Cyber Security - Has It Clicked?

16 Oct 2015

Has It Clicked how much of an impact a high profile cyber attack on a business can have on potential customers?

Along with the potential loss of personal data, the reputation of the targeted firm can also take a major hit.

Today, as part of the force’s Cyber Security – Has It Clicked? Campaign officers are highlighting that the cost of an online attack may be more than what is initially stolen.

A national survey commissioned by joint public private internet safety initiative Get Safe Online - which has today launched its 10th annual Get Safe Online week – revealed 64 per cent of the public are now more cautious about sharing their personal data with companies as a result of high profile breaches.
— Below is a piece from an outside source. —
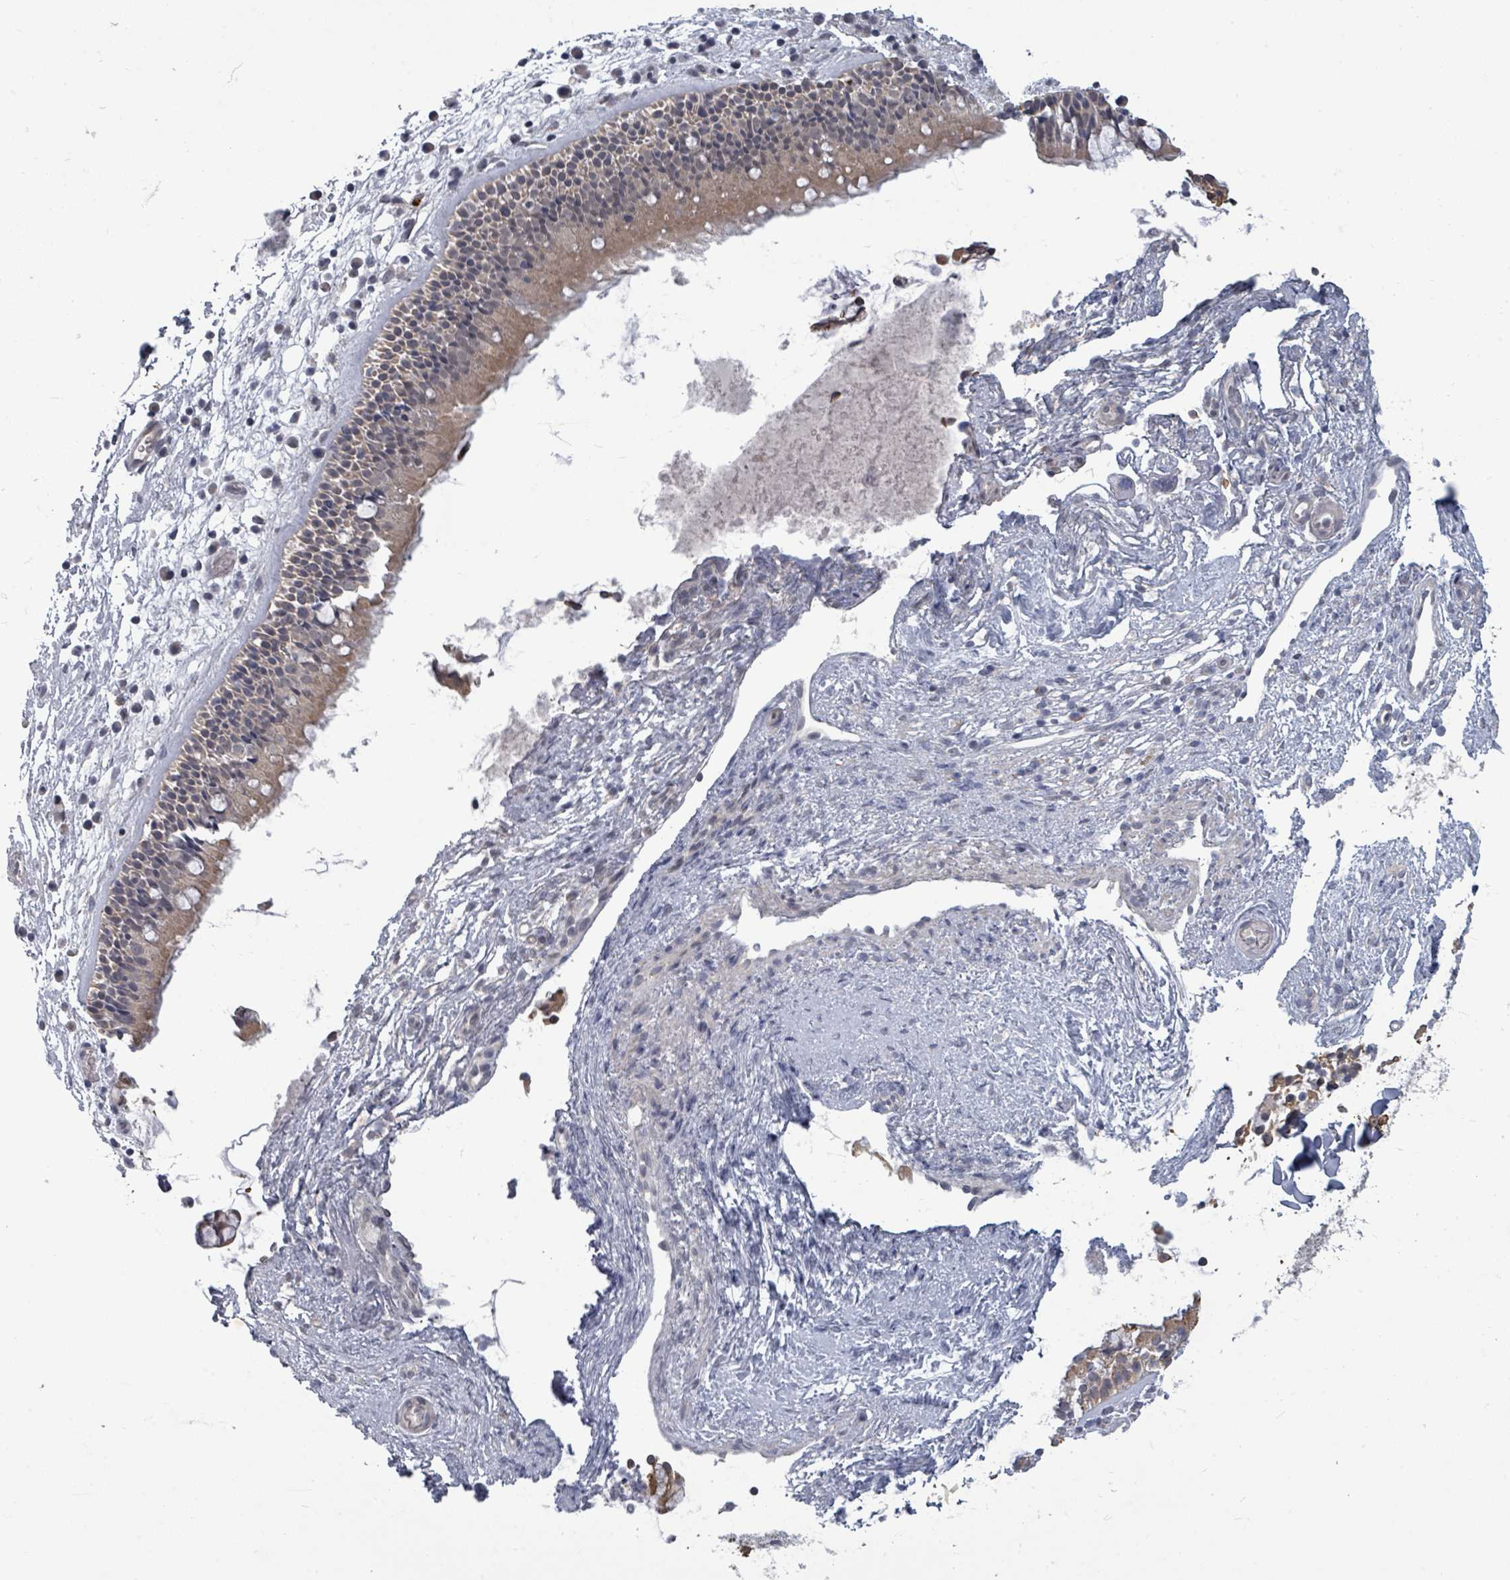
{"staining": {"intensity": "weak", "quantity": "25%-75%", "location": "cytoplasmic/membranous"}, "tissue": "nasopharynx", "cell_type": "Respiratory epithelial cells", "image_type": "normal", "snomed": [{"axis": "morphology", "description": "Normal tissue, NOS"}, {"axis": "topography", "description": "Nasopharynx"}], "caption": "Protein staining of unremarkable nasopharynx displays weak cytoplasmic/membranous positivity in approximately 25%-75% of respiratory epithelial cells.", "gene": "ASB12", "patient": {"sex": "male", "age": 63}}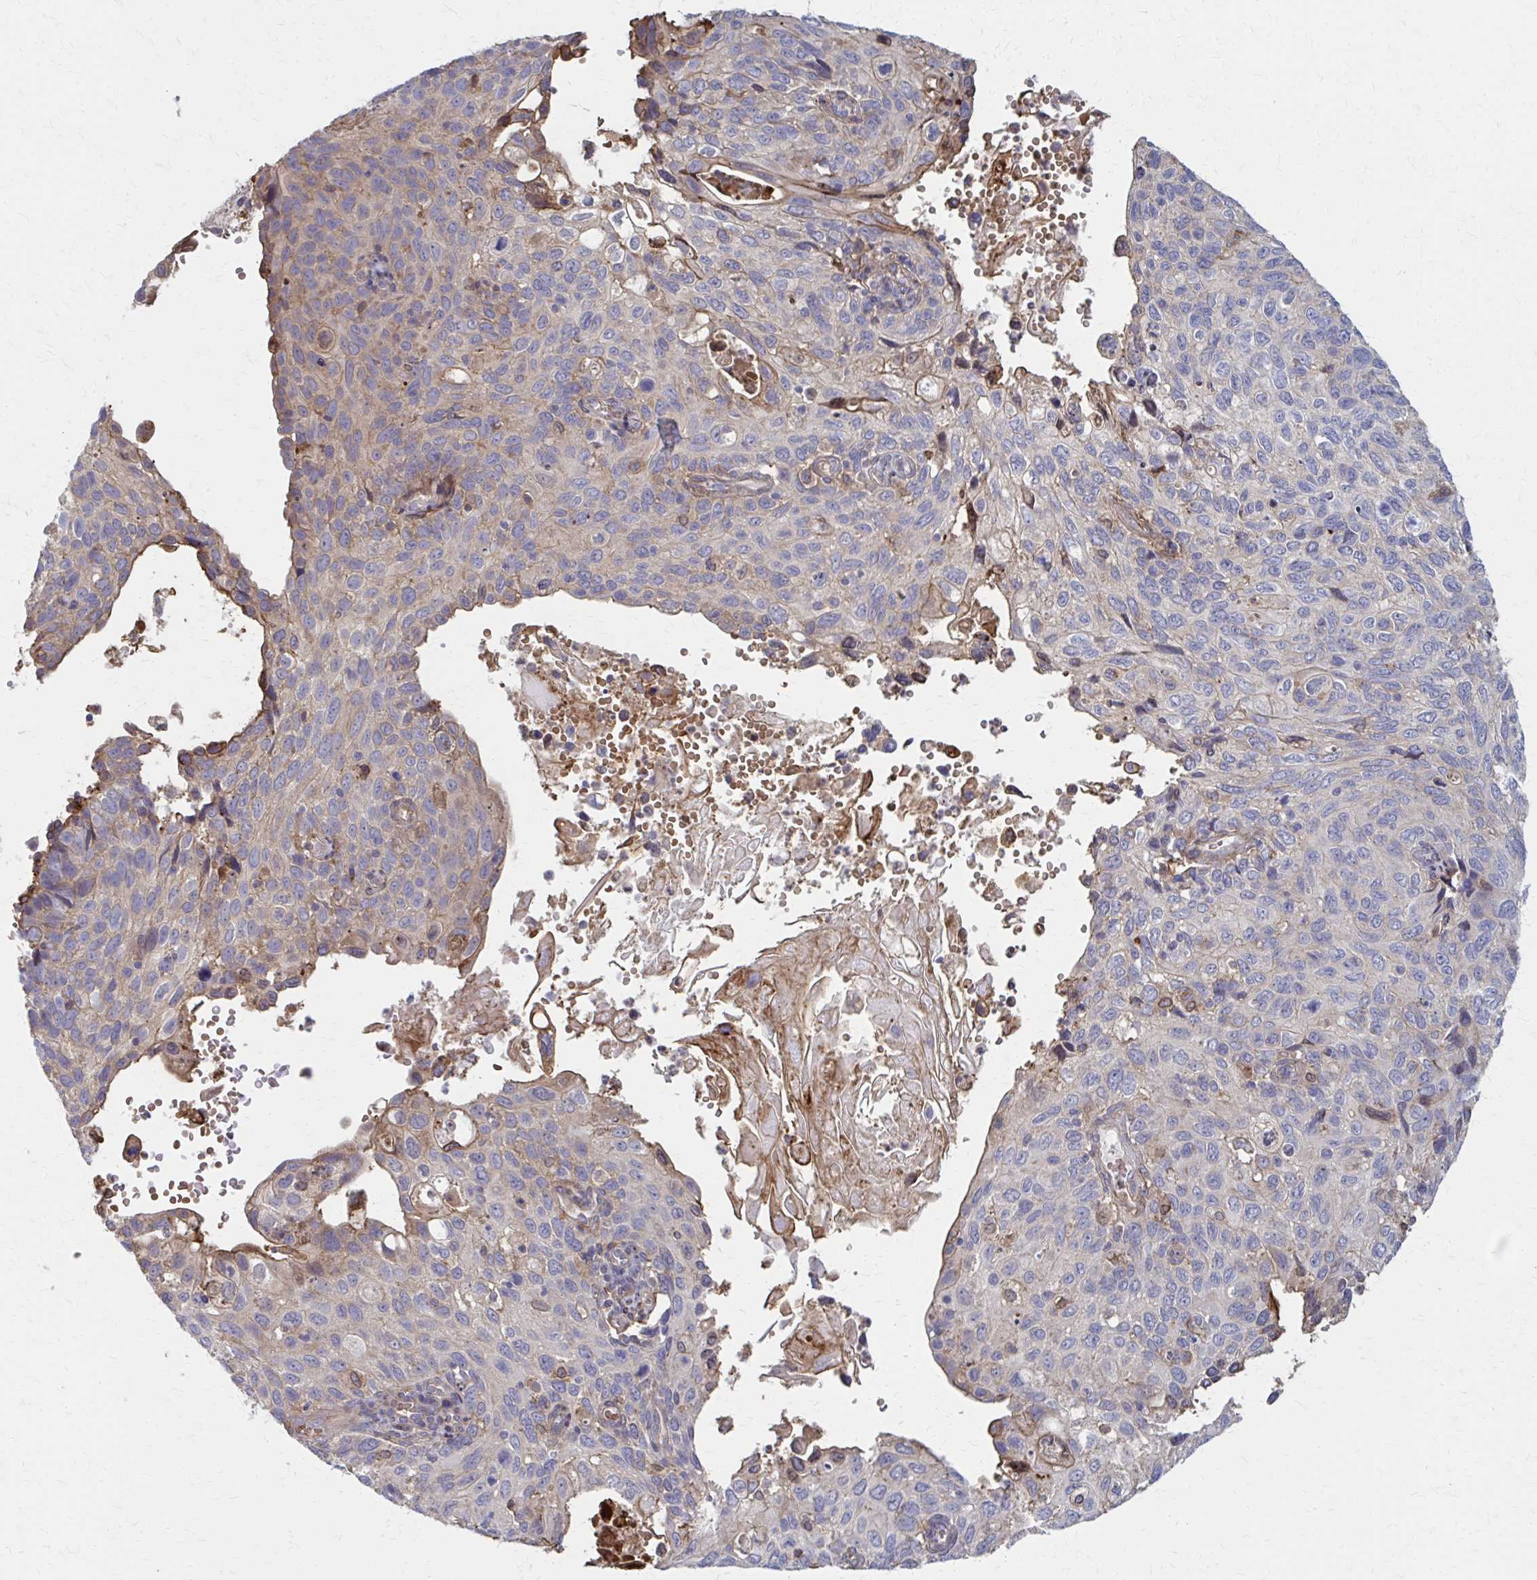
{"staining": {"intensity": "negative", "quantity": "none", "location": "none"}, "tissue": "cervical cancer", "cell_type": "Tumor cells", "image_type": "cancer", "snomed": [{"axis": "morphology", "description": "Squamous cell carcinoma, NOS"}, {"axis": "topography", "description": "Cervix"}], "caption": "Cervical squamous cell carcinoma was stained to show a protein in brown. There is no significant expression in tumor cells.", "gene": "MMP14", "patient": {"sex": "female", "age": 70}}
Of those surveyed, many said a particular case had made them more cautious, with 23 per cent citing the Carphone Warehouse breach; 22 per cent blaming scams in the wake of pension reforms and 18 per cent the Apple iTunes emails scam.

The Talk Talk, Sony and Ashley Madison data hacks were all also said to have been what made people think twice about sharing data online in 17 per cent of cases.

Insp Rich Osgerby said preventing data from loss or falling into the wrong hands should be part of every firm’s day-to-day housekeeping.

He said: “The far-reaching consequences of taking a relaxed attitude to protecting your data from online criminals shouldn’t be under estimated.

“Breaches of confidentiality can lead to severe financial losses to your business, employees and customers.

“You may also incur further losses as a result of non-compliance penalties and there is also the long-term impact of your firm’s compromised reputation to consider.”

There are a number of steps you can take to prevent your firm’s precious data from being lost or stolen.

These include:

  • Do an audit to access the level of risk, by reviewing the information your firm has stored on the company network, in The Cloud and on individual devices. Look at how has access to it and assess what the consequences would be if it were lost.
  • Classify your documents in order to identify its level of confidentiality.
  • Limit and control who has access to what data by setting access levels.
  • Make it very clear what employees can and can’t do with confidential or business-critical information. Once policies are in place, make sure they are enforced.
  • Restrict or ban the use of portable devices, which could be used to copy sensitive data. You could also disable USB ports.
  • Encrypt your corporate data.

Get Safe Online can provide a host of information on protecting your firm from online criminals.